Marta Weinstock-Rosin (born 1935; Hebrew: מרתה וינשטוק-רוזין) is an Austrian-born Israeli neuropharmacologist, best known as the developer of rivastigmine (Exelon).

==Early life and education==
Weinstock-Rosin was born in Vienna. After her father was arrested for being Jewish, the family fled Austria for England in 1939, shortly before the war. Her early days in England were difficult. Her father was arrested as a citizen of an enemy state, and her mother had no skills and didn't speak English. Food was a challenge to find and much of her time was spent in air raid shelters. At age 12 she looked up the word "pharmacologist" in an encyclopedia and decided that research, drug development and chemistry would be her career. She had to fight the system to succeed. She had to go to a boys class to study physics, as it wasn't offered in her girls school; also, her father disapproved of her medical plans, as he was afraid she would never get married. She received a PharmD and M.S. in pharmacology form University of London, followed by a Ph.D. in pharmacology from St. Mary's Hospital Medical School.

==Career==
She lectured at University of London, but felt that as an Orthodox Jewish woman with children she faced prejudice from the English academic community and had limited career prospects. When passed over for a promotion she was told: "You are not one of us. You don't eat with us and never made it to Christmas parties." This prompted a move to Israel in 1969, joining the faculty at Tel Aviv University, and later to Hebrew University. She became a professor at Hebrew University in 1981 and head of its School of Pharmacy in 1983.

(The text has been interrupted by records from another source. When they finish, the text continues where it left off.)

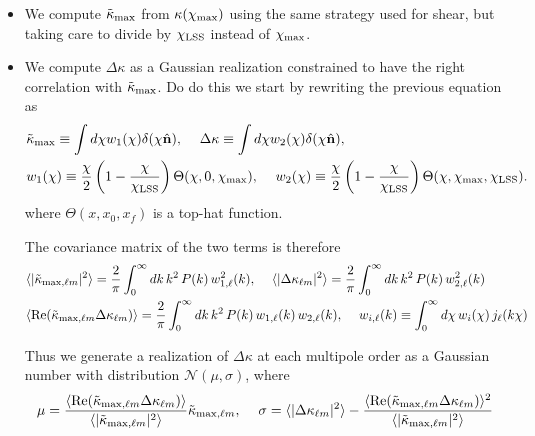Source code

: \documentclass[a4paper,10pt]{article}
\begin{document}
  \begin{itemize}
    \item We compute $\tilde{\kappa}_{\rm max}$ from $\kappa(\chi_{\rm max})$ using the same
      strategy used for shear, but taking care to divide by $\chi_{\rm LSS}$ instead of $\chi_{\rm max}$.
    \item We compute $\Delta\kappa$ as a Gaussian realization constrained to have the right correlation
      with $\tilde{\kappa}_{\rm max}$. Do do this we start by rewriting the previous equation as
      \begin{align}
        &\tilde{\kappa}_{\rm max}\equiv \int d\chi w_1(\chi)\delta(\chi\hat{\bf n}),\hspace{12pt}
        \Delta \kappa           \equiv \int d\chi w_2(\chi)\delta(\chi\hat{\bf n}),\\
        &w_1(\chi)\equiv\frac{\chi}{2}\left(1-\frac{\chi}{\chi_{\rm LSS}}\right)
        \Theta(\chi,0,\chi_{\rm max}),\hspace{12pt}
        w_2(\chi)\equiv\frac{\chi}{2}\left(1-\frac{\chi}{\chi_{\rm LSS}}\right)
        \Theta(\chi,\chi_{\rm max},\chi_{\rm LSS}).
      \end{align}
      where $\Theta(x,x_0,x_f)$ is a top-hat function.

      The covariance matrix of the two terms is therefore
      \begin{align}
        &\langle|\tilde{\kappa}_{{\rm max},\ell m}|^2\rangle=\frac{2}{\pi}\int_0^\infty dk\,k^2\,P(k)\,w^2_{1,\ell}(k),\hspace{12pt}
        \langle|\Delta\kappa_{\ell m}|^2\rangle=\frac{2}{\pi}\int_0^\infty dk\,k^2\,P(k)\,w^2_{2,\ell}(k)\\
        &\langle{\rm Re}(\tilde{\kappa}_{{\rm max},\ell m}\Delta\kappa_{\ell m})\rangle=
        \frac{2}{\pi}\int_0^\infty dk\,k^2\,P(k)\,w_{1,\ell}(k)\,w_{2,\ell}(k),\hspace{12pt}
        w_{i,\ell}(k)\equiv\int_0^\infty d\chi\,w_i(\chi)\,j_\ell(k\chi)
      \end{align}

      Thus we generate a realization of $\Delta\kappa$ at each multipole order as a Gaussian number
      with distribution $\mathcal{N}(\mu,\sigma)$, where
      \begin{align}
        \mu=\frac{\langle{\rm Re}(\tilde{\kappa}_{{\rm max},\ell m}\Delta\kappa_{\ell m})\rangle}
        {\langle|\tilde{\kappa}_{{\rm max},\ell m}|^2\rangle}\tilde{\kappa}_{{\rm max},\ell m},\hspace{12pt}
        \sigma=\langle|\Delta\kappa_{\ell m}|^2\rangle-\frac{\langle{\rm Re}(\tilde{\kappa}_{{\rm max},\ell m}\Delta\kappa_{\ell m})\rangle^2}{\langle|\tilde{\kappa}_{{\rm max},\ell m}|^2\rangle}
      \end{align}
  \end{itemize}
\end{document}
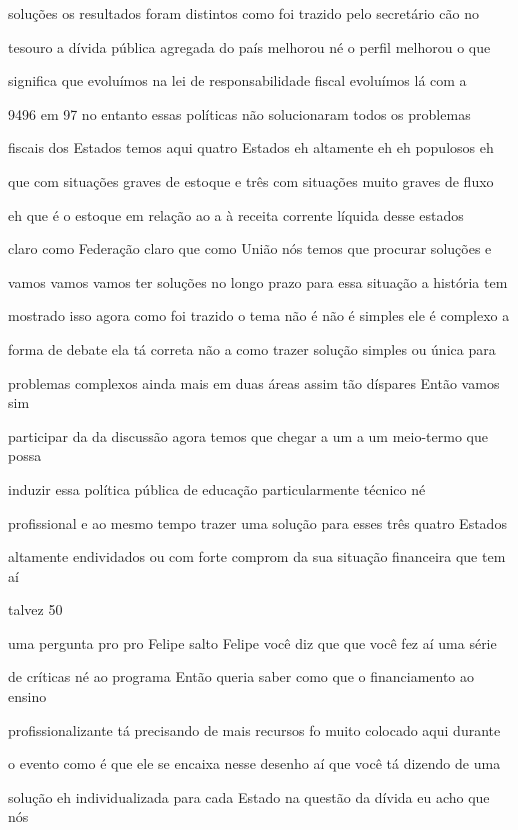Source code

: \documentclass[a4paper,12pt]{article}
\begin{document}
soluções os resultados foram distintos como foi trazido pelo secretário cão no

tesouro a dívida pública agregada do país melhorou né o perfil melhorou o que

significa que evoluímos na lei de responsabilidade fiscal evoluímos lá com a

9496 em 97 no entanto essas políticas não solucionaram todos os problemas

fiscais dos Estados temos aqui quatro Estados eh altamente eh eh populosos eh

que com situações graves de estoque e três com situações muito graves de fluxo

eh que é o estoque em relação ao a à receita corrente líquida desse estados

claro como Federação claro que como União nós temos que procurar soluções e

vamos vamos vamos ter soluções no longo prazo para essa situação a história tem

mostrado isso agora como foi trazido o tema não é não é simples ele é complexo a

forma de debate ela tá correta não a como trazer solução simples ou única para

problemas complexos ainda mais em duas áreas assim tão díspares Então vamos sim

participar da da discussão agora temos que chegar a um a um meio-termo que possa

induzir essa política pública de educação particularmente técnico né

profissional e ao mesmo tempo trazer uma solução para esses três quatro Estados

altamente endividados ou com forte comprom da sua situação financeira que tem aí

talvez 50%

uma pergunta pro pro Felipe salto Felipe você diz que que você fez aí uma série

de críticas né ao programa Então queria saber como que o financiamento ao ensino

profissionalizante tá precisando de mais recursos fo muito colocado aqui durante

o evento como é que ele se encaixa nesse desenho aí que você tá dizendo de uma

solução eh individualizada para cada Estado na questão da dívida eu acho que nós
\end{document}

While studying the decreased respiratory effort caused by morphine (which lowers the brainstem acetylcholine level), Weinstock-Rosin found by "amazing coincidence" a drug, rivastigmine, that selectively increased acetylcholine levels in the frontal lobes. She soon realized this drug, a semi-synthetic derivative of physostigmine, found by accident, could be helpful for Alzheimer's disease, which has a specific decrease of acetylcholine in this same region. The drug was sold to Sandoz, now a part of Novartis. She tried to interest Teva, the only major Israeli drug maker at the time, but they were not interested. Weinstock-Rosin and the university were granted "fine royalties." The origin of the drug was kept secret, ostensibly because of the Arab boycott, and it was not until 1997 that Weinstock-Rosin received recognition for her discovery. It was developed and patented in 1985 and came into medical use as Exelon in 1997. Rivastigmine capsules, liquid solution and patches are used for the treatment of mild to moderate dementia of the Alzheimer's type, and in the UK for mild to moderate Parkinson's disease dementia. The drug slows cognitive decline and improves memory in affected patients. The drug was commercialized by Novartis with annual sales of $1 billion. After developing rivastigmine, her research focus turned to finding a preventative treatment for Alzheimer's.

Weinstock-Rosin won the 2014 Israel Prize for Medicine for her discovery of rivastigmine. In 2015 she was honored as one of the torchbearers in the national Israeli Independence Day ceremony.

In 2026, Weinstock-Rosin won the Bonei Zion Prize in the Lifetime Achievement category.

She is an emeritus professor at the Hebrew University's School of Pharmacy.

==Personal==
Weinstock-Rosin is an Orthodox Jew. She married Arnold Rosin, an academic gerontologist, in 1960; they have four children and 20 grandchildren.